== Text block ==
=======
The Thing About

The thing about dating in your late thirties is, after a poorly needed rebound fling, my thoughts were in need of something else.

The thing about dating in your late thirties is, after a poorly needed rebound fling, my thoughts were in need of something else.

Ten years ago, when my marriage was having a rocky patch, I decided to spend the weekend with a single friend. An evening out with her employees was arranged and we all met at a local bar in the village. One of her employees brought along his best mate. He was very easy on the eye, but boy, did he know it. He sat opposite me, lay back in his seat and flashed his well used smile. Oh God I thought, you're a bit too pleased with yourself. Somehow he got my number and despite the fact that he knew I was married he asked to meet me. I did not comply with his request.

Fast forward to two years ago and he hears that I'm now single. Facebook messages were exchanged. The conversations continued. He wasn't what I had originally thought. We just clicked. We liked the same things, we both loved the beach and played tennis. He kept asking to meet but the timing was never right. He told me he couldn't imagine a future without me, that he'd even imagined living with me and what our life could be like. He asked me if I wanted more children because he did. And I did too.

Then, by the time he sent me tickets to see Duran Duran for my birthday, I was already quite smitten. He couldn't be there at the concert because he had to stay on for some business in Chicago. "Don't worry, use the second ticket and take a friend."

Which I did. I took my lovely Amy, a jewel of a girl in every way.

The concert was bloody amazing. One of the best gigs I've ever been to. Seal was the supporting act and he began his set with Killer. If you've any doubts, he can really sing, what a voice. He was outstanding. Duran Duran were superb and they sung all the old stuff plus the new album which, if you've not tried it out, definitely give it a go.

By the time I got home that night I realised I was sort of, kind of, falling in love with the pretty boy and his killer smile. I had that lovely realisation of something special, I was definitely hungry like a wolf.

Then I discovered something else. He had a girlfriend. One he lived with. One I knew nothing about.

Well that's one way to kill a mood.

So I had it out with him and he tried to explain, "Suzi, we've not had sex for two years, it's over but she's financially dependent on me and we hardly speak, she sleeps in the spare room. I just want to help her move on. You're really the only one for me."

It was a long time before we spoke again. I was not amused. However, some time later we met for a coffee, he had a latte with a triple shot of moral ambiguity and a slice of hedging his bets pie.

So nothing happened but he kept telling me what he wanted and that was to build a life with me.

I waited. I let things go. I got on with my life.

Then he phoned to tell me that his girlfriend had moved out and could we meet. I said no. It was too soon, so we stayed chatting until three months had passed. Then we had our first date. He told me everything. I told him everything. And so it went on. He called me one night to tell me he loved me, couldn't stop thinking about me and could he take me away for the weekend.

Yeah, I know what you're thinking.

I arrived at the hotel just before him and he drove in at speed in his Range Rover, spraying gravel all over the grass.

The he jumped out and flashed that smile. Oh, I thought, you're a lot shorter than I remember. We spent a lovely weekend together. Was easy, simple and when he fell asleep on the sun lounger I covered him up with a blanket.
=======
== Data section ==
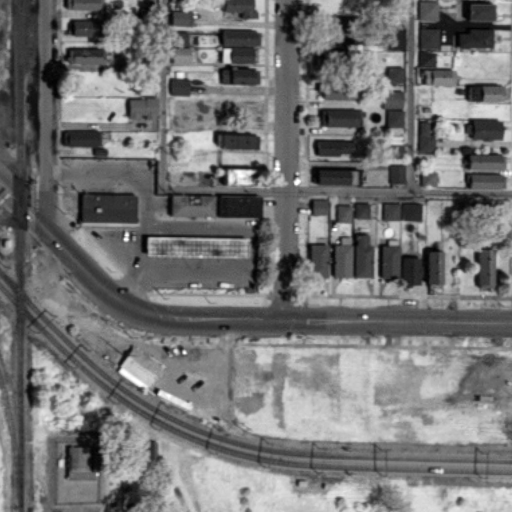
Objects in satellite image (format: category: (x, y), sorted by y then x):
building: (83, 4)
building: (237, 7)
building: (427, 10)
building: (479, 11)
building: (180, 17)
building: (337, 25)
building: (86, 27)
building: (178, 37)
building: (239, 37)
building: (428, 37)
building: (474, 38)
building: (394, 39)
building: (180, 54)
building: (237, 54)
building: (86, 56)
building: (328, 57)
building: (426, 58)
building: (394, 74)
building: (239, 75)
building: (438, 76)
building: (178, 86)
building: (339, 90)
building: (486, 92)
road: (162, 93)
road: (411, 95)
building: (391, 98)
building: (185, 103)
building: (237, 106)
building: (141, 107)
road: (44, 114)
building: (337, 117)
building: (394, 117)
building: (176, 123)
building: (482, 128)
building: (79, 137)
building: (424, 137)
building: (235, 140)
building: (335, 147)
building: (392, 149)
road: (286, 159)
building: (485, 161)
building: (396, 173)
building: (237, 175)
building: (333, 176)
building: (427, 177)
building: (485, 180)
road: (336, 188)
road: (144, 190)
building: (191, 204)
road: (22, 205)
building: (238, 205)
building: (318, 206)
building: (107, 209)
building: (361, 209)
building: (390, 210)
building: (411, 211)
building: (343, 212)
building: (195, 245)
railway: (21, 256)
building: (362, 256)
building: (318, 259)
building: (341, 260)
building: (388, 260)
road: (81, 265)
building: (433, 266)
road: (194, 267)
building: (484, 267)
building: (410, 270)
railway: (10, 282)
railway: (10, 296)
road: (314, 318)
road: (307, 358)
building: (138, 367)
railway: (138, 425)
railway: (155, 427)
railway: (14, 441)
railway: (241, 443)
road: (336, 444)
building: (151, 449)
railway: (154, 451)
railway: (242, 454)
building: (139, 459)
building: (78, 462)
road: (171, 489)
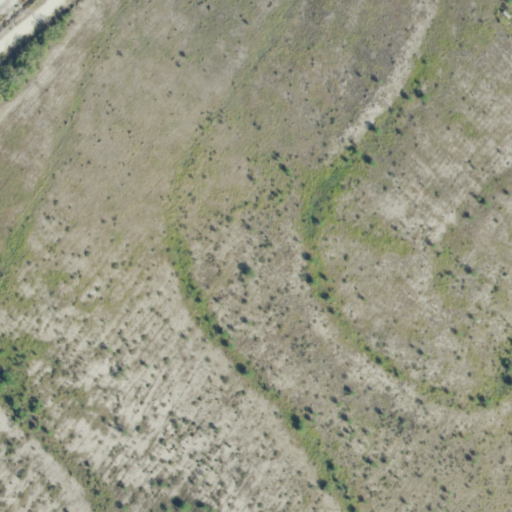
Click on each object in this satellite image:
road: (25, 21)
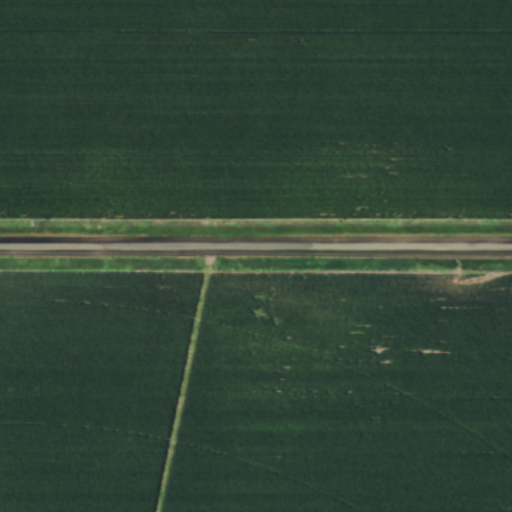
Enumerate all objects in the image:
road: (256, 249)
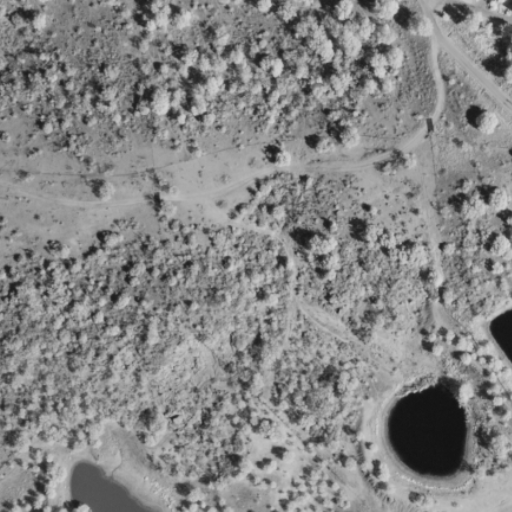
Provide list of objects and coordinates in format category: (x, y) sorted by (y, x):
building: (511, 27)
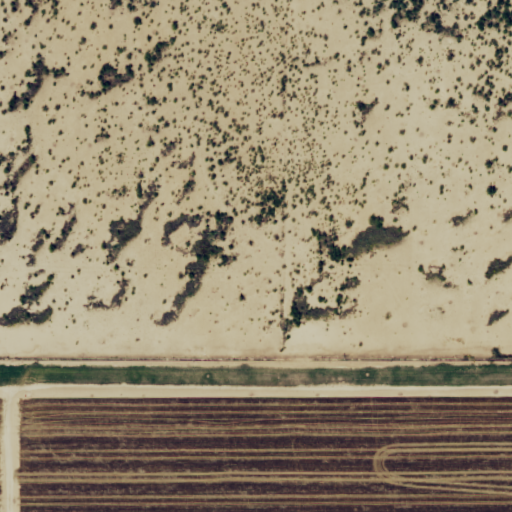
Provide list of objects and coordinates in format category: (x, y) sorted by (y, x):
road: (256, 418)
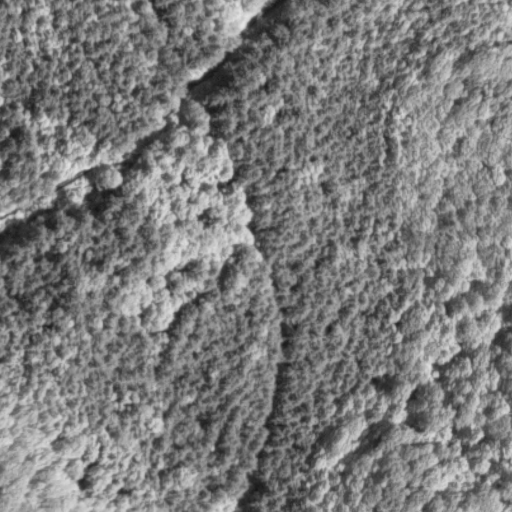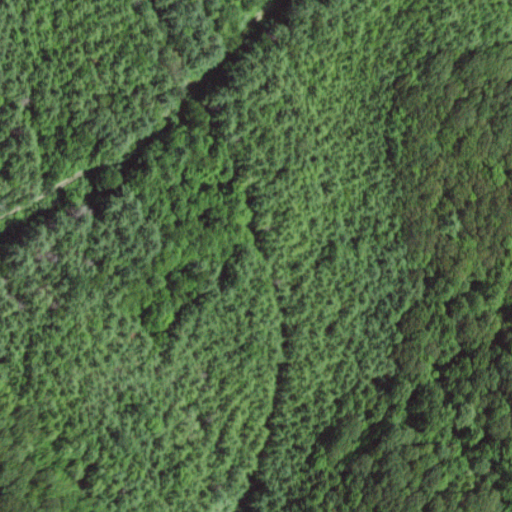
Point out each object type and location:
road: (175, 40)
road: (150, 117)
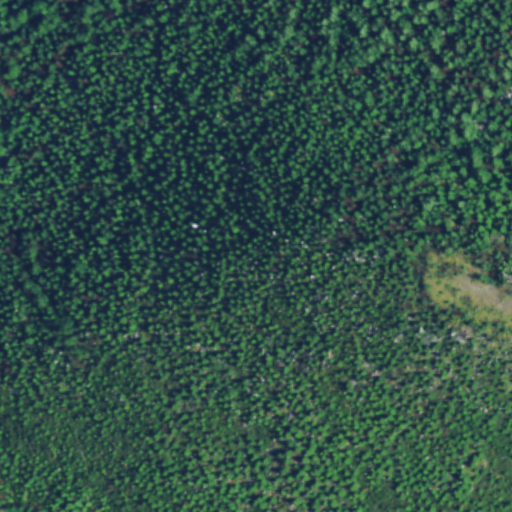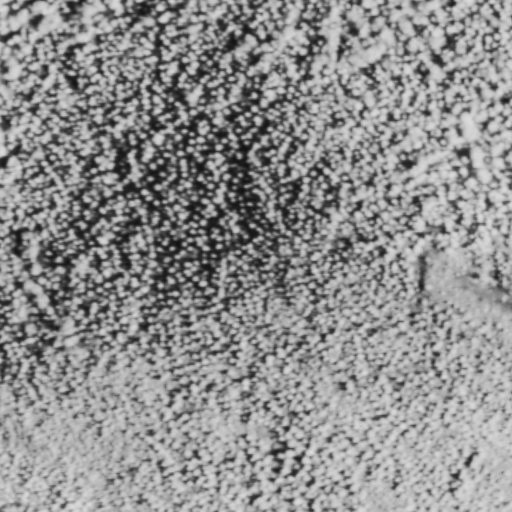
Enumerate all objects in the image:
road: (11, 507)
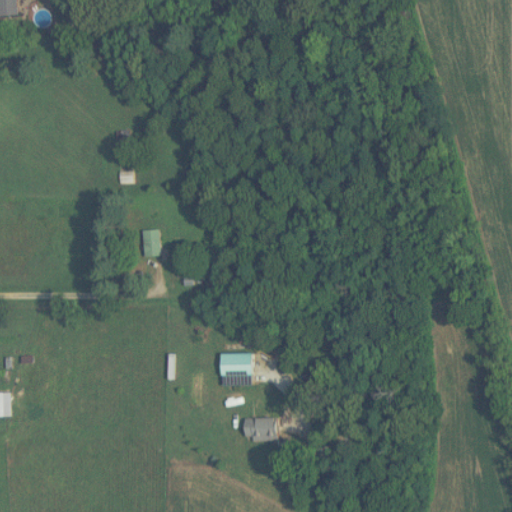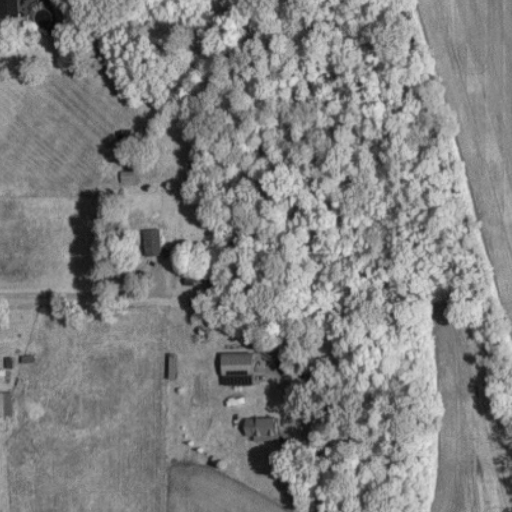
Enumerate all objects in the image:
building: (9, 8)
building: (153, 244)
road: (76, 294)
building: (239, 365)
building: (6, 405)
road: (325, 429)
building: (263, 430)
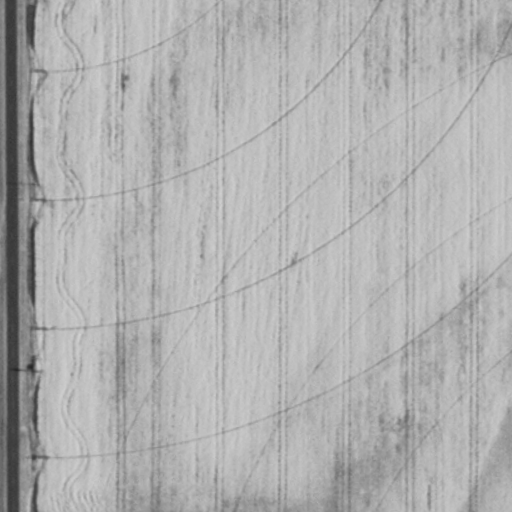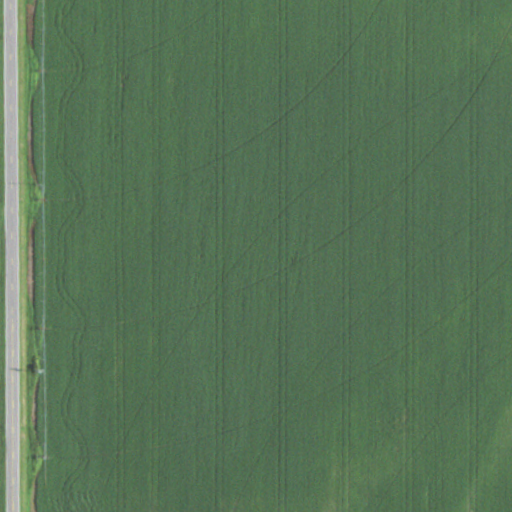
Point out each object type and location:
road: (16, 256)
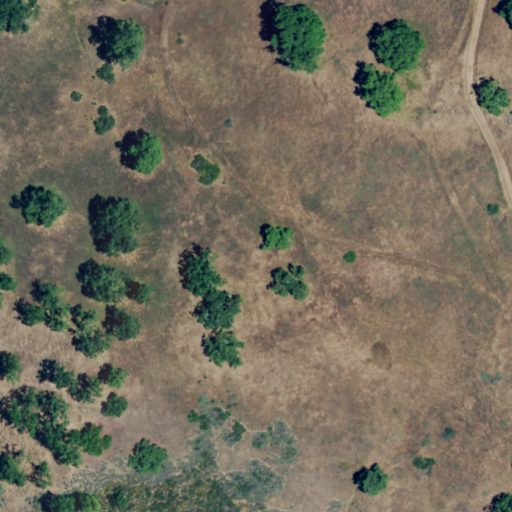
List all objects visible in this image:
road: (475, 97)
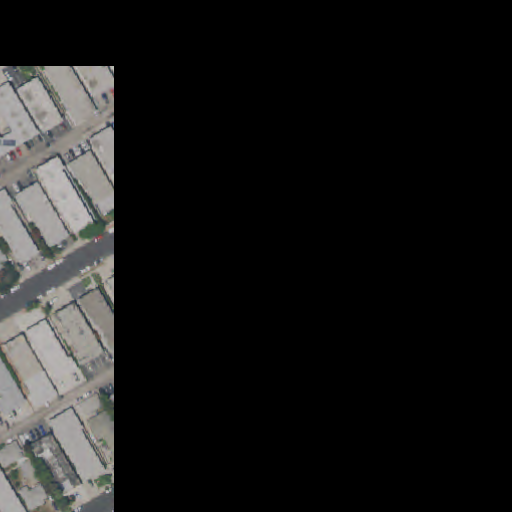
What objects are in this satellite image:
building: (450, 1)
building: (452, 1)
building: (11, 4)
building: (263, 4)
building: (265, 4)
building: (10, 5)
building: (359, 5)
building: (357, 6)
road: (507, 6)
building: (223, 7)
building: (419, 9)
building: (421, 9)
building: (232, 12)
building: (1, 13)
building: (0, 14)
building: (389, 14)
building: (388, 15)
building: (146, 18)
building: (144, 19)
road: (41, 25)
building: (355, 25)
building: (353, 26)
building: (327, 35)
building: (329, 35)
building: (136, 39)
building: (301, 50)
building: (300, 51)
building: (168, 52)
building: (168, 53)
building: (118, 55)
building: (120, 55)
building: (502, 59)
building: (502, 60)
building: (88, 65)
building: (90, 66)
building: (269, 66)
building: (268, 67)
building: (156, 69)
building: (485, 72)
building: (485, 73)
building: (67, 86)
building: (68, 86)
building: (466, 86)
building: (465, 87)
road: (147, 89)
building: (489, 96)
building: (509, 103)
building: (509, 103)
building: (39, 104)
building: (40, 104)
building: (468, 109)
building: (201, 112)
building: (201, 113)
building: (447, 113)
building: (448, 113)
building: (13, 119)
building: (13, 120)
building: (171, 128)
building: (483, 128)
building: (170, 130)
building: (408, 136)
building: (408, 137)
building: (144, 143)
building: (144, 145)
building: (506, 153)
building: (506, 153)
road: (252, 156)
building: (116, 161)
building: (115, 162)
building: (482, 170)
building: (482, 170)
building: (353, 171)
building: (352, 172)
building: (95, 181)
building: (94, 182)
building: (64, 193)
building: (63, 195)
building: (502, 196)
building: (502, 196)
building: (474, 205)
building: (473, 206)
building: (42, 212)
building: (41, 213)
building: (397, 214)
building: (272, 223)
building: (271, 224)
building: (15, 229)
building: (433, 229)
building: (433, 230)
building: (14, 232)
building: (378, 238)
building: (375, 240)
building: (237, 244)
building: (239, 244)
road: (339, 255)
building: (3, 257)
building: (214, 258)
building: (213, 259)
building: (3, 260)
building: (400, 271)
building: (185, 272)
building: (186, 273)
building: (399, 273)
road: (256, 283)
building: (159, 291)
building: (511, 291)
building: (511, 292)
building: (159, 293)
building: (320, 299)
building: (130, 300)
building: (131, 300)
building: (319, 300)
building: (289, 316)
building: (288, 317)
building: (501, 318)
building: (501, 320)
building: (105, 322)
building: (107, 323)
building: (455, 331)
building: (78, 333)
building: (79, 333)
building: (266, 337)
building: (265, 338)
building: (437, 341)
building: (438, 346)
building: (233, 347)
building: (487, 348)
building: (488, 348)
building: (233, 349)
building: (49, 350)
building: (51, 350)
building: (455, 362)
building: (453, 363)
building: (473, 366)
building: (211, 367)
building: (213, 368)
building: (29, 370)
building: (30, 370)
building: (184, 380)
building: (184, 381)
road: (303, 384)
building: (472, 387)
building: (471, 389)
building: (7, 390)
building: (8, 390)
building: (376, 390)
building: (374, 393)
building: (158, 396)
building: (157, 397)
building: (92, 403)
building: (90, 405)
road: (480, 407)
building: (134, 414)
building: (133, 415)
building: (399, 425)
building: (398, 426)
building: (355, 428)
building: (492, 428)
building: (496, 428)
building: (112, 434)
building: (108, 435)
building: (76, 444)
building: (76, 445)
building: (317, 451)
building: (10, 453)
building: (11, 453)
building: (316, 453)
building: (507, 456)
building: (507, 457)
building: (56, 464)
building: (55, 465)
building: (30, 466)
road: (378, 469)
building: (277, 476)
building: (279, 476)
building: (435, 482)
building: (438, 482)
building: (247, 487)
building: (248, 487)
building: (401, 491)
building: (402, 492)
building: (35, 495)
building: (219, 495)
building: (220, 495)
building: (9, 496)
building: (33, 496)
building: (8, 497)
building: (368, 500)
building: (368, 500)
building: (186, 501)
building: (187, 501)
building: (341, 507)
building: (342, 507)
building: (163, 509)
building: (163, 509)
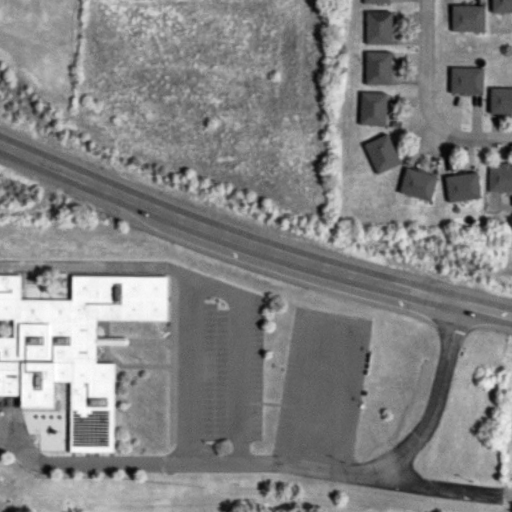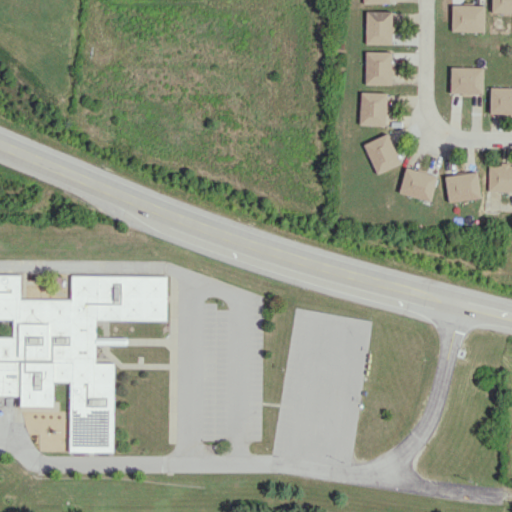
=======
== Requirement ==
In the dating essay, which act supported Duran Duran at the concert?

== Answer ==
Seal